„Niemand hat dich um Verzeihung gebeten!“
Das iranische Staatsoberhaupt Ayatollah Ali Khamenei hat auf seiner Homepage die Proteste nach den Wahlen im Jahr 2009 als „unverzeihlich“ bezeichnet. Das führte in den vergangenen Tagen für gegensätzliche Reaktionen in der persischsprachigen Internetgemeinde. Eine Zusammenfassung.
Der Stein des Anstoßes ist ein Bild. Es zeigt eine Akte, die das Staatswappen der islamischen Republik Iran trägt und auf die das Wort „unverzeihlich“ gestempelt ist. Die Akte liegt auf dem Richtertisch eines Gerichtssaals. Aktenzeichen: „Unruhestiftung 1388“ (2009). Das ist die Bezeichnung, die vor allem Hardliner und Konservative für die Wahlproteste von 2009 benutzen.
Am 30. Dezember, dem 4. Jahrestag der Proteste, wurde das Bild auf Khameneis Webseite eingestellt.
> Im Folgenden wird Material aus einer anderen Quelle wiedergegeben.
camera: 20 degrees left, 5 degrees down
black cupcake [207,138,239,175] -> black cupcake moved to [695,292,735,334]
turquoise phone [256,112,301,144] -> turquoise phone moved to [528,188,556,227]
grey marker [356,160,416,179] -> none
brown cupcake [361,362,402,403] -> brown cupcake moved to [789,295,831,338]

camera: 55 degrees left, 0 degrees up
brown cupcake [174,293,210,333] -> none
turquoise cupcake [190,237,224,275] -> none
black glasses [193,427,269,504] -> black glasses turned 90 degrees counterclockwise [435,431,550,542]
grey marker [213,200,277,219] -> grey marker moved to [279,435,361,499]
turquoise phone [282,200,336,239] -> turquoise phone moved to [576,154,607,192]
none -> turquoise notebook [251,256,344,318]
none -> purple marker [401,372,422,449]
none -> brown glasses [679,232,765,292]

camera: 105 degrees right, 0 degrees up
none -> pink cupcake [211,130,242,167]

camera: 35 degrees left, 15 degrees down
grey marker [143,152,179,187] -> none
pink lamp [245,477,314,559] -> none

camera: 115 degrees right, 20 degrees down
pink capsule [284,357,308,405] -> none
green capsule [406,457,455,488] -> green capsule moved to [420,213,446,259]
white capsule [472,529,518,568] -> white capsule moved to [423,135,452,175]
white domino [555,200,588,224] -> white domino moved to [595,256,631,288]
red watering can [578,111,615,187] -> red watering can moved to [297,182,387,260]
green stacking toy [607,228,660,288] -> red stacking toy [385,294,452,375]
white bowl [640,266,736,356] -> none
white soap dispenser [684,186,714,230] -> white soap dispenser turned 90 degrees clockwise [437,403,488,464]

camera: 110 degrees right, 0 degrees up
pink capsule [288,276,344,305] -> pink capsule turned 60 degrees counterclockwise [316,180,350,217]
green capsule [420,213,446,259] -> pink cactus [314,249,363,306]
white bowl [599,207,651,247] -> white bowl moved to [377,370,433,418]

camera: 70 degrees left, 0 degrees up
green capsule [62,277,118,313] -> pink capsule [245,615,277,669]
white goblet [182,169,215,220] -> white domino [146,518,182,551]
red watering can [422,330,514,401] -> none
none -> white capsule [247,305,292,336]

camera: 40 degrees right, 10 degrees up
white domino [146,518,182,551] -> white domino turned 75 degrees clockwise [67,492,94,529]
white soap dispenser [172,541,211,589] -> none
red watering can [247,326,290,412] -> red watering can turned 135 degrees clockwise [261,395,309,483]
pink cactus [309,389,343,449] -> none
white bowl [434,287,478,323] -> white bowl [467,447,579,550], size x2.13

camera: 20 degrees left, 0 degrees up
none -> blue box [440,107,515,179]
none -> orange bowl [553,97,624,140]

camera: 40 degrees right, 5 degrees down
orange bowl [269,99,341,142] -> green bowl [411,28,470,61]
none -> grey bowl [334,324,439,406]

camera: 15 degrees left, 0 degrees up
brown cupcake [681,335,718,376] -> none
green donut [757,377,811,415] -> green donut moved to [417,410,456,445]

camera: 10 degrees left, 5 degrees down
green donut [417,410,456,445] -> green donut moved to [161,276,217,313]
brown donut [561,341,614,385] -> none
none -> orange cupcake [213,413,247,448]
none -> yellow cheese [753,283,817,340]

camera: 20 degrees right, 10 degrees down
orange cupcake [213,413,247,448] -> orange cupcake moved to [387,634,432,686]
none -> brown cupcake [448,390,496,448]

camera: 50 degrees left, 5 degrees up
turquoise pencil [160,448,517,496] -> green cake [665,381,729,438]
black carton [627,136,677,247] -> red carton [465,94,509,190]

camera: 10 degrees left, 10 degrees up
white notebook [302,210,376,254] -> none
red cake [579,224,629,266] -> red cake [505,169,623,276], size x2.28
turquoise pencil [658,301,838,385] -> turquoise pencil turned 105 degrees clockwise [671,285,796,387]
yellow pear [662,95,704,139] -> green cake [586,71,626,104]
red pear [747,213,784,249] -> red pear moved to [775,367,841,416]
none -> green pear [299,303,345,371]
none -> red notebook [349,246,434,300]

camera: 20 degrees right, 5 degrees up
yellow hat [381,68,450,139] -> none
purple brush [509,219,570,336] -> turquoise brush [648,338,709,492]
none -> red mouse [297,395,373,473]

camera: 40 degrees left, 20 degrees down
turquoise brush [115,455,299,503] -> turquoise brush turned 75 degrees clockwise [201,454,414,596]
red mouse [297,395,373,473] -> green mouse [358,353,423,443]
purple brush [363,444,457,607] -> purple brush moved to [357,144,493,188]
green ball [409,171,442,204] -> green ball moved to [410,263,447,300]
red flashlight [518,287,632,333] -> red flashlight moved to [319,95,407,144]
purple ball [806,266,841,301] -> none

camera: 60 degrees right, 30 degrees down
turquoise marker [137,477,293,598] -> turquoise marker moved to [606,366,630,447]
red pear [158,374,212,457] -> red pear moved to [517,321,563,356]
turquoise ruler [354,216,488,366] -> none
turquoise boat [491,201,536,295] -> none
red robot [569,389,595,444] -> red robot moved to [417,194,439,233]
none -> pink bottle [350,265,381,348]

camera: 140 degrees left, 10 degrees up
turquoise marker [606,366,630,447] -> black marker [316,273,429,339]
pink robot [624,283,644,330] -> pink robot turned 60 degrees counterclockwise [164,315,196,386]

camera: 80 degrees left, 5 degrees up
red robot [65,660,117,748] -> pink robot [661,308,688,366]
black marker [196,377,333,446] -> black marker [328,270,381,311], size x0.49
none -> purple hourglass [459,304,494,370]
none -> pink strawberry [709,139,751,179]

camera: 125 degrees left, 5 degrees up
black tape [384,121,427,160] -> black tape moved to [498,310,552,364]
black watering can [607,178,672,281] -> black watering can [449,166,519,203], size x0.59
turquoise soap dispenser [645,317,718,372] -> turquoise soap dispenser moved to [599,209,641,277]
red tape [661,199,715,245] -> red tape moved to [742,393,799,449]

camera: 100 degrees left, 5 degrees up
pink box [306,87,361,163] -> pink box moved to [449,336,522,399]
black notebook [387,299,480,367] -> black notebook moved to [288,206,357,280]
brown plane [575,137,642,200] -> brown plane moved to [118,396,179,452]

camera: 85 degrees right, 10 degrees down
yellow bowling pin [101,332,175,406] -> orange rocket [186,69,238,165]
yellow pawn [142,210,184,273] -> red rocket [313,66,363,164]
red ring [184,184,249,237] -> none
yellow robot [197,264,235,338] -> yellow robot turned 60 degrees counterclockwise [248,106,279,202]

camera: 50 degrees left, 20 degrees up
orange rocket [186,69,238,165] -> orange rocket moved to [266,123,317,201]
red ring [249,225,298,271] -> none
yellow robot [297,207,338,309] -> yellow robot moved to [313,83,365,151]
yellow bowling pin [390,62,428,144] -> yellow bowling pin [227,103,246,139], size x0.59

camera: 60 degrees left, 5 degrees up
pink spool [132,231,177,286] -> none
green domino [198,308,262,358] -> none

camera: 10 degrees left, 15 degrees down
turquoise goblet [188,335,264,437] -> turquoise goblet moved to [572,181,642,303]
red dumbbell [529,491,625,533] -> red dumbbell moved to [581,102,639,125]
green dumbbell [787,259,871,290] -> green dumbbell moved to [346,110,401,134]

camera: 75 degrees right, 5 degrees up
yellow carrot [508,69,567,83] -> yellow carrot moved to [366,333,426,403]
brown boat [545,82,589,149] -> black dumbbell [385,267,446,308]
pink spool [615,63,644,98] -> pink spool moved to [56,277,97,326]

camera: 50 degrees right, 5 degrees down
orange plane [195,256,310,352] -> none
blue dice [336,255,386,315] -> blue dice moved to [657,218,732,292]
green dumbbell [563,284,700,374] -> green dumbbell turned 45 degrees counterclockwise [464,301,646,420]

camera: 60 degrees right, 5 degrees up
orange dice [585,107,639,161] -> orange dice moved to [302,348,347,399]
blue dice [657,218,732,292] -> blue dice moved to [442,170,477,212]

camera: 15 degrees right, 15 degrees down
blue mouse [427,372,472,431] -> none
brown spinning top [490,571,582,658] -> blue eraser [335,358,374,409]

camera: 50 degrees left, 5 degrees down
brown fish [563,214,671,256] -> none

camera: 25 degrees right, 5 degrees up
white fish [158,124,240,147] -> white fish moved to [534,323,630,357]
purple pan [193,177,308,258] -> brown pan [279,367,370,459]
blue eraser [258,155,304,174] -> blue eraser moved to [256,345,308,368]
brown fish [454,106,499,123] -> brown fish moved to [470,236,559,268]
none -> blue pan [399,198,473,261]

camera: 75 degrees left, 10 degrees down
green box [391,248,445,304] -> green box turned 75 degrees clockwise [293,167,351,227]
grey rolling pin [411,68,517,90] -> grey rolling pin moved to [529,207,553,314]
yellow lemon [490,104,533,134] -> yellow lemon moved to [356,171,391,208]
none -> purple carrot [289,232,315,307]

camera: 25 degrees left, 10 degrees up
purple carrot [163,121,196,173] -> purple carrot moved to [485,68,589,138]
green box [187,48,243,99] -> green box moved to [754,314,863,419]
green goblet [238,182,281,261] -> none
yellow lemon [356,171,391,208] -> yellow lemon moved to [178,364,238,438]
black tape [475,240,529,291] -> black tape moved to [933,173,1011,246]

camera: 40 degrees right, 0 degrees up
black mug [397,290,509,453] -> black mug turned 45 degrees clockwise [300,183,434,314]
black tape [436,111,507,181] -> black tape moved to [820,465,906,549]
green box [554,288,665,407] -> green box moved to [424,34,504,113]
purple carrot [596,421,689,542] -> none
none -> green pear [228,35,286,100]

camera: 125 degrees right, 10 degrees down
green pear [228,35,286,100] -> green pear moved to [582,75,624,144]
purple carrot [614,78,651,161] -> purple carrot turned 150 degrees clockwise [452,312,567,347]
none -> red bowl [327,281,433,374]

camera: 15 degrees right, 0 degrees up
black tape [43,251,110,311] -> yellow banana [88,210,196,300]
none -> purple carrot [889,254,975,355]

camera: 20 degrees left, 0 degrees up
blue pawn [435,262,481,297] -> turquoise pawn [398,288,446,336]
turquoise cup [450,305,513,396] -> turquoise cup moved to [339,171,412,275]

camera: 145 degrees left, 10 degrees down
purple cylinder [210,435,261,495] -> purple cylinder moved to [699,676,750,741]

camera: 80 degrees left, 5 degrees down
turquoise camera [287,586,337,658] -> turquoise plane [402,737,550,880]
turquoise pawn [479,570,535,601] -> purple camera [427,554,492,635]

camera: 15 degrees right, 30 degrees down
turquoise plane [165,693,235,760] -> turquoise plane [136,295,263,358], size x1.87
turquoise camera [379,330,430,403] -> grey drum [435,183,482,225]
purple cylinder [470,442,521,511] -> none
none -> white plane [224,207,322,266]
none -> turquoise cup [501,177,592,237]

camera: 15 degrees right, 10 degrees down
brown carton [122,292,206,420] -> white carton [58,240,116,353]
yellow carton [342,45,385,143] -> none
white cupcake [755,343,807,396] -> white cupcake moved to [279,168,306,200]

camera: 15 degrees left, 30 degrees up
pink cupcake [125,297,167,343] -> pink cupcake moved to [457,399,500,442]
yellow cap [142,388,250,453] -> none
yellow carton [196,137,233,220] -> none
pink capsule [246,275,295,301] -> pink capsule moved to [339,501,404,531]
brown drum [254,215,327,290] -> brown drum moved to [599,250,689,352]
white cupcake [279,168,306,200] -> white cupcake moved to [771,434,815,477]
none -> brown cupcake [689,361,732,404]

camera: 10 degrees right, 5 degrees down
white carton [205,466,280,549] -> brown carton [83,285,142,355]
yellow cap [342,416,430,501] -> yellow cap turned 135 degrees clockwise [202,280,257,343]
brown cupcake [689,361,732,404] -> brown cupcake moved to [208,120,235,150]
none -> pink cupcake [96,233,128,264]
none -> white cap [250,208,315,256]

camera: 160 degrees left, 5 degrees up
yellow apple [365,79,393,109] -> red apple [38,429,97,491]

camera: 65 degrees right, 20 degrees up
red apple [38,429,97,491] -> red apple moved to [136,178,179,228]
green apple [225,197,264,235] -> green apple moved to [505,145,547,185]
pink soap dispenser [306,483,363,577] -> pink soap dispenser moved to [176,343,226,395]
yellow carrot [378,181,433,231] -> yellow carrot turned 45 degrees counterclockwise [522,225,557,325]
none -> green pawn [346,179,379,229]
Daneben steht ein Zitat des „Revolutionsführers“: „Die große Sünde der Regierungsgegner war, dass sie ihre Zweifel an den Wahlergebnissen in einen Konflikt für die Regierung umwandelten.“ Das sei „unverzeihlich“, heißt es da.
Kritik
Trotz staatlicher Sperren sozialer Netzwerke wie Twitter und Facebook äußerten sich viele NutzerInnen dazu – etwa unter dem Hashtag #unverzeihlich. Dabei gibt es ebenso Verteidiger der Bestrafung von Opposition und Regierungsgegnern wie Hinweise auf deren Recht auf Versammlung- und Meinungsfreiheit.
„Ich werde die Ereignisse weder verzeihen noch vergessen“, schreibt etwa Shahin Alireza per Twitter. ِDazu veröffentlicht er Fotos von jungen Frauen und Männern, die in den letzten Jahren durch staatliche Gewalt ums Leben gekommen sind – unter anderem das Foto von Neda Agha-Soltan, deren Ermordung gefilmt und ins Internet gestellt wurde. Mehrere InternetaktivistInnen haben als Antwort auf Khameneis Äußerung ähnliche Bilder auf Twitter und Facebook gepostet.
„Niemand hat dich doch um Verzeihung gebeten“, so der Nutzer Sar Rast als Antwort auf Khamenei. „Unverzeihlich ist, dass man einen kleinen Diktator wie Ahmadinedschad statt Moussawi als Präsidenten einsetzt“, schreibt Dear Iran in einem ähnlichen Kommentar. „Die Schüsse der Basij-Milizen auf Demonstranten sind unverzeihlich“, fügt Nutzer Chap Cook hinzu.
Gegenkritik
Doch es gibt in den Netzwerken auch Verteidiger der Ansicht von Khamenei. „Die Rolle von Mir Hossein Moussawi und Mohammad Khatami bei den Unruhen ist nicht zu leugnen“, behauptet etwa die Google-Plus-Seite von Offizieren der iranischen „Cyberarmy“. Der Ex-Präsident Khatami hatte 2009 die Kandidatur von Mir-Hossein Moussawi unterstützt.
„Die Unruhestifter von damals sollen wissen, dass Ali Khamenei nicht allein bleibt“, schreibt Fateme Sadat auf Google Plus.
„Die Freilassung der Unruhestifter würde wieder zu Unruhen führen“, kommentiert Google-Plus-Nutzer Ali Pakzad. Dazu hat er ein Bild der Oppositionsführer Moussawi und Karroubi gestellt, die seit fast drei Jahren unter Hausarrest stehen.